Justin Starrett, a real estate agent who, in a very un-millennial move, purchased his first home at age 25:

Millennial means “freedom” to me. I say this because we are born in a time when anything is truly possible; social media and all these different outlets help you to not only learn information quickly, but gives you the capability to become or create anything.

I dunno, man. I don’t think most of this generation thinks social media allows you to “do anything.” It’s mainly a place to complain or laugh at Spongebob memes before you have to go through it all and delete anything sketchy you’ve said over the last five years when you start applying for jobs. There’s that period in everyone’s life where they have to change their Facebook photo from being a “hot mess” to being a simple headshot that screams, “I’m ready to leave my current job because there’s no room for advancement.”

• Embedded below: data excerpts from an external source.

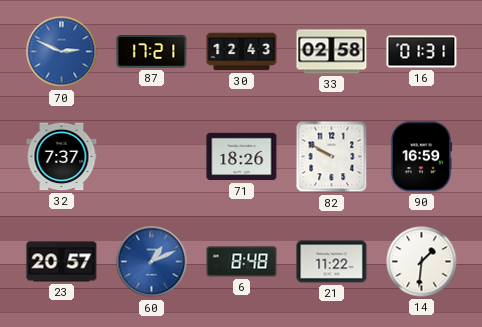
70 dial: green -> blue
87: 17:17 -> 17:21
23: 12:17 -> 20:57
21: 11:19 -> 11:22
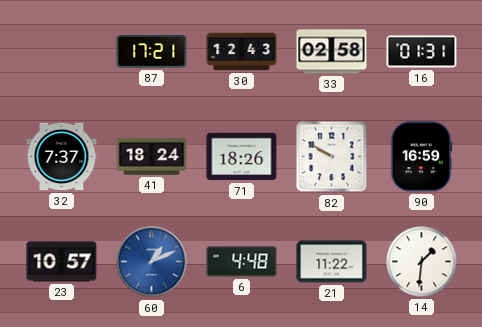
70: 2:49 -> none
41: none -> 18:24
23: 20:57 -> 10:57
6: 8:48 -> 4:48
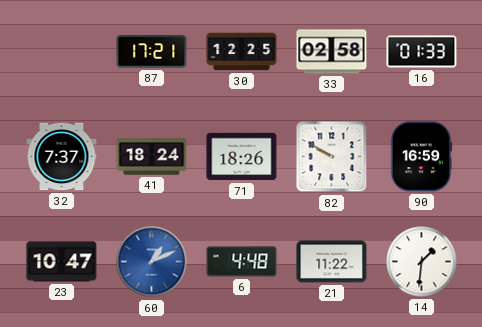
30: 12:43 -> 12:25
16: 01:31 -> 01:33
23: 10:57 -> 10:47
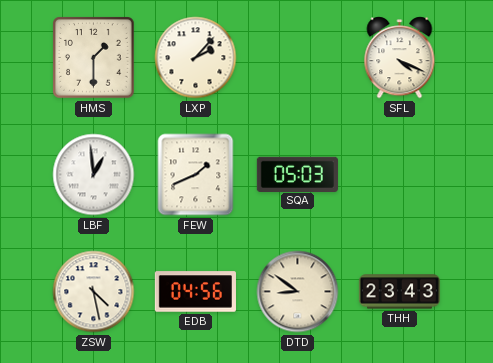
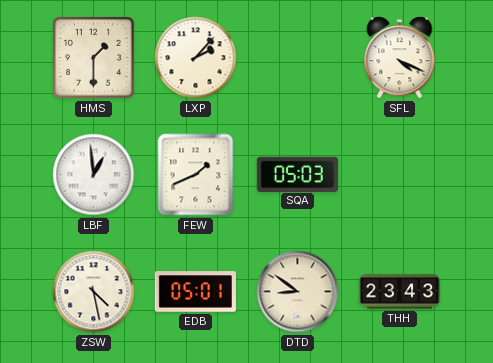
EDB: 04:56 -> 05:01
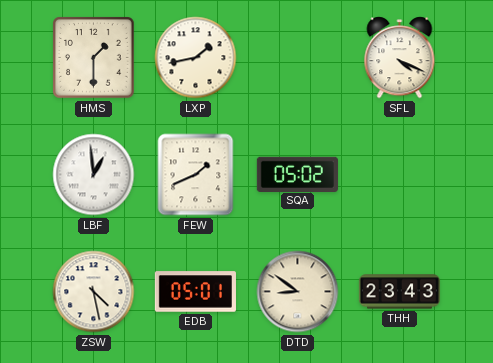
LXP: 2:07 -> 1:43
SQA: 05:03 -> 05:02
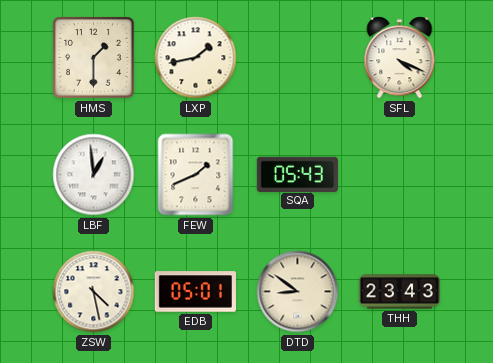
SQA: 05:02 -> 05:43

Michelle Schubert, a missionary recruiter (!):

Being a Millennial means I can think outside the box. It means I won’t settle for mediocrity but, rather, strive for the best outcome. It also means I know what a hashtag is and how to fix just about anything using YouTube or Google.

Love that “not settling for mediocrity” is knowing what a hashtag is. The lack of self-awareness when writing down her answer to this question makes me cringe, but I also identify with everything she said so I guess I’m just as bad as she is. She’s also probably going to get voted the “most exciting to see in a bikini” over this season since she won two cross-country state championships.

Wait, never mind. There’s also a former Playboy model on here.

Zeke Smith, a “devilish” improv comic and asset manager:

To be perfectly honest, I’ve never thought of myself as a Millennial. Ask one of the other children.

Ugh, fuck you, Zeke. You’re not above anyone considering you listed “improv comic” before your actual job as an asset manager. Get off your high horse and live your truth.